Given data -
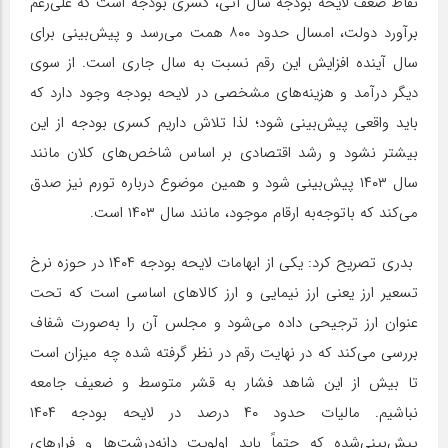
نقاط ضعف لایحه بودجه سال آتی، کسری بودجه است که علی‌رغم
برآورد دولت، امسال حدود ۸۰۰ همت می‌رسد و پیش‌بینی برای
سال آینده افزایش این رقم نسبت به سال جاری است. از سوی
دیگر درآمد و هزینه‌های مشخصی در لایحه بودجه وجود دارد که
باید واقعی پیش‌بینی شود؛ لذا تلاش داریم کسری بودجه از این
بیشتر نشود و رشد اقتصادی بر اساس شاخص‌های کلان مانند
سال ۱۴۰۳ پیش‌بینی شود و همین موضوع درباره تورم نیز صدق
می‌کند که باتوجه‌به ارقام موجود، مانند سال ۱۴۰۳ است.
بدری تصریح کرد: یکی از ابهامات لایحه بودجه ۱۴۰۴ در حوزه نرخ
تسعیر ارز یعنی ارز نیمایی و ارز کالاهای اساسی است که تحت
عنوان ارز ترجیحی داده می‌شود و مجلس آن را به‌صورت شفاف
بررسی می‌کند که در نهایت رقم در نظر گرفته شده چه میزان است
تا بیش از این شاهد فشار به قشر متوسط و ضعیف جامعه
نباشیم. مالیات حدود ۴۰ درصد در لایحه بودجه ۱۴۰۴
پیش‌بینی‌شده که حتماً باید اولویت دانه‌درشت‌ها و فرارهای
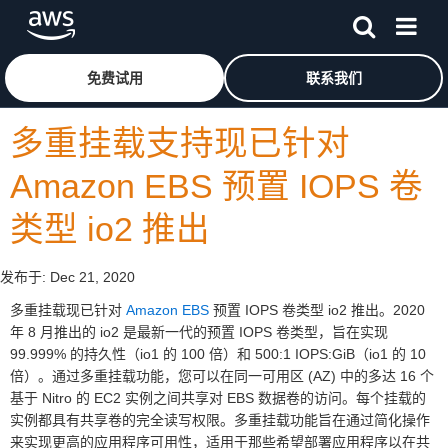
跳至主要内容
单击此处以返回 Amazon Web Services 主页
免费试用
联系我们
多重挂载支持现已针对
Amazon EBS 预置 IOPS 卷
类型 io2 推出
发布于:
Dec 21, 2020
多重挂载现已针对
Amazon EBS
预置 IOPS 卷类型 io2 推出。2020
年 8 月推出的 io2 是最新一代的预置 IOPS 卷类型，旨在实现
99.999% 的持久性（io1 的 100 倍）和 500:1 IOPS:GiB（io1 的 10
倍）。通过多重挂载功能，您可以在同一可用区 (AZ) 中的多达 16 个
基于 Nitro 的 EC2 实例之间共享对 EBS 数据卷的访问。每个挂载的
实例都具有共享卷的完全读写权限。多重挂载功能旨在通过简化操作
来实现更高的应用程序可用性，适用于那些希望部署应用程序以在共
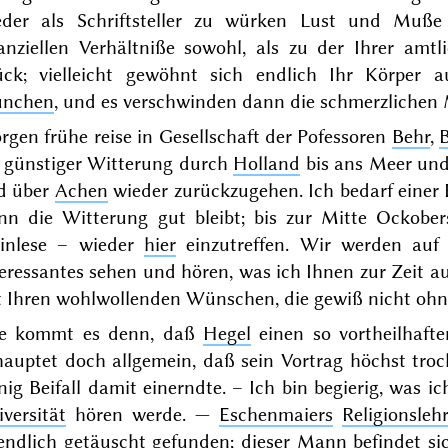
eder als Schriftsteller zu würken Lust und Muße 
nanziellen Verhältniße sowohl, als zu der Ihrer amt
ück; vielleicht gewöhnt sich endlich Ihr Körper 
nchen
, und es verschwinden dann die schmerzlichen 
gen frühe reise in Gesellschaft der Pofessoren
Behr
,
i günstiger Witterung durch
Holland
bis ans Meer un
d über
Achen
wieder zurückzugehen. Ich bedarf einer 
nn die Witterung gut bleibt; bis zur
Mitte Ockober
inlese – wieder
hier
einzutreffen. Wir werden auf 
eressantes sehen und hören, was ich Ihnen zur Zeit au
t Ihren wohlwollenden Wünschen, die gewiß nicht ohn
e kommt es denn, daß
Hegel
einen so vortheilhaf
hauptet doch allgemein, daß sein Vortrag höchst tr
ig Beifall damit einerndte. – Ich bin begierig, was ic
versität
hören werde. —
Eschenmaiers
Religionsleh
endlich getäuscht gefunden; dieser Mann befindet si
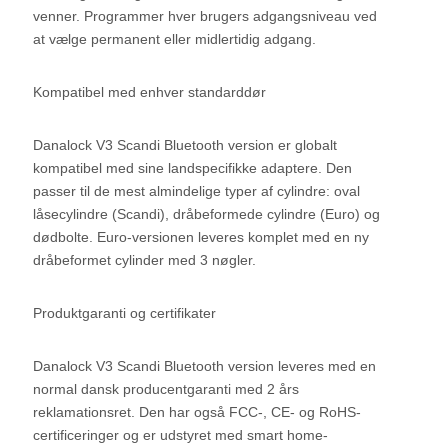
venner. Programmer hver brugers adgangsniveau ved
at vælge permanent eller midlertidig adgang.
Kompatibel med enhver standarddør
Danalock V3 Scandi Bluetooth version er globalt
kompatibel med sine landspecifikke adaptere. Den
passer til de mest almindelige typer af cylindre: oval
låsecylindre (Scandi), dråbeformede cylindre (Euro) og
dødbolte. Euro-versionen leveres komplet med en ny
dråbeformet cylinder med 3 nøgler.
Produktgaranti og certifikater
Danalock V3 Scandi Bluetooth version leveres med en
normal dansk producentgaranti med 2 års
reklamationsret. Den har også FCC-, CE- og RoHS-
certificeringer og er udstyret med smart home-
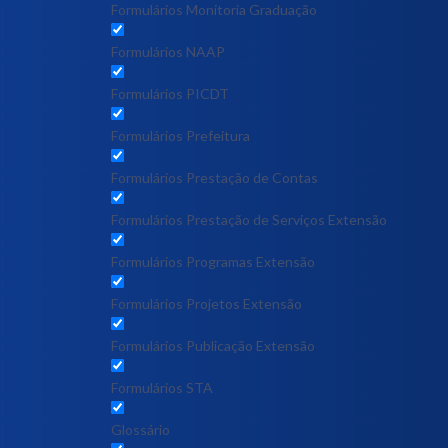
Formulários Monitoria Graduação
Formulários NAAP
Formulários PICDT
Formulários Prefeitura
Formulários Prestação de Contas
Formulários Prestação de Serviços Extensão
Formulários Programas Extensão
Formulários Projetos Extensão
Formulários Publicação Extensão
Formulários STA
Glossário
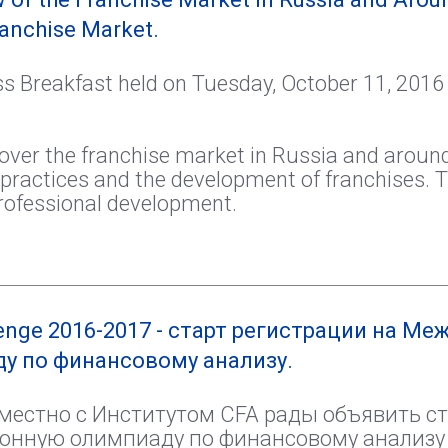
ranchise Market.
ss Breakfast held on Tuesday, October 11, 2016
over the franchise market in Russia and around
practices and the development of franchises. Th
professional development.
llenge 2016-2017 - cтарт регистрации на М
у по финансовому анализу.
местно с Институтом CFA рады объявить ст
ную олимпиаду по финансовому анализу - C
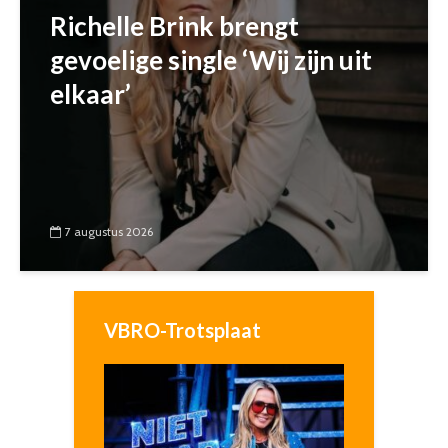
Richelle Brink brengt
gevoelige single ‘Wij zijn uit
elkaar’
7 augustus 2026
VBRO-Trotsplaat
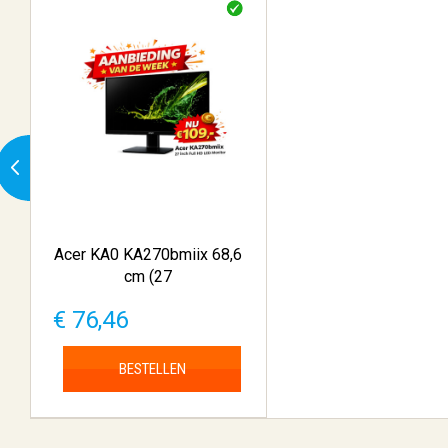
Acer KA0 KA270bmiix 68,6
cm (27
€ 76,46
BESTELLEN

What needs to be done - Please set down, word for word, the stretch of the records above from the line containing "venner. Programmer hver" through the line containing "passer til de".

Response for this exercise -
venner. Programmer hver brugers adgangsniveau ved
at vælge permanent eller midlertidig adgang.
Kompatibel med enhver standarddør
Danalock V3 Scandi Bluetooth version er globalt
kompatibel med sine landspecifikke adaptere. Den
passer til de mest almindelige typer af cylindre: oval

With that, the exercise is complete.